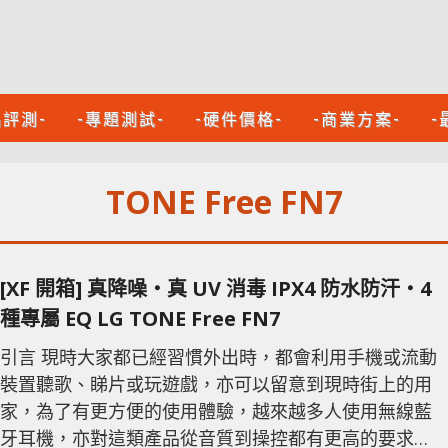
品評測-
-專題測試-
-硬件價格-
-商業方案-
-
TONE Free FN7
[XF 開箱] 真降噪‧真 UV 消毒 IPX4 防水防汗‧4
種專屬 EQ LG TONE Free FN7
引言 現時大家都已經習慣外出時，都會利用手機或流動
裝置聽歌、睇片或玩遊戲，亦可以留意到現時街上的用
家，為了有更方便的使用體驗，越來越多人使用無線藍
牙耳機，亦對這類產品從音質到操控都有更高的要求。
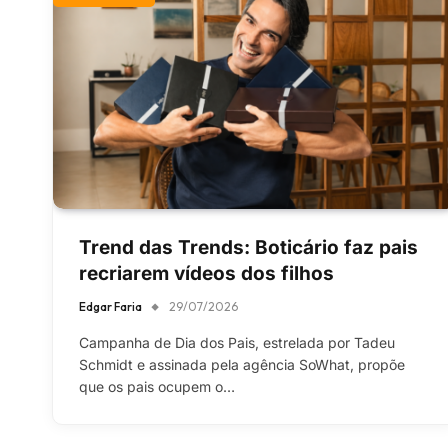
Trend das Trends: Boticário faz pais
recriarem vídeos dos filhos
Edgar Faria
29/07/2026
Campanha de Dia dos Pais, estrelada por Tadeu
Schmidt e assinada pela agência SoWhat, propõe
que os pais ocupem o…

▶ **TO-DO ITEM**
An exact copy of the entries above is required; pictures are not part of it.

▶ **ANSWER FOR THE TASK**
品評測-
-專題測試-
-硬件價格-
-商業方案-
-
TONE Free FN7
[XF 開箱] 真降噪‧真 UV 消毒 IPX4 防水防汗‧4
種專屬 EQ LG TONE Free FN7
引言 現時大家都已經習慣外出時，都會利用手機或流動
裝置聽歌、睇片或玩遊戲，亦可以留意到現時街上的用
家，為了有更方便的使用體驗，越來越多人使用無線藍
牙耳機，亦對這類產品從音質到操控都有更高的要求。
Trend das Trends: Boticário faz pais
recriarem vídeos dos filhos
Edgar Faria
29/07/2026
Campanha de Dia dos Pais, estrelada por Tadeu
Schmidt e assinada pela agência SoWhat, propõe
que os pais ocupem o…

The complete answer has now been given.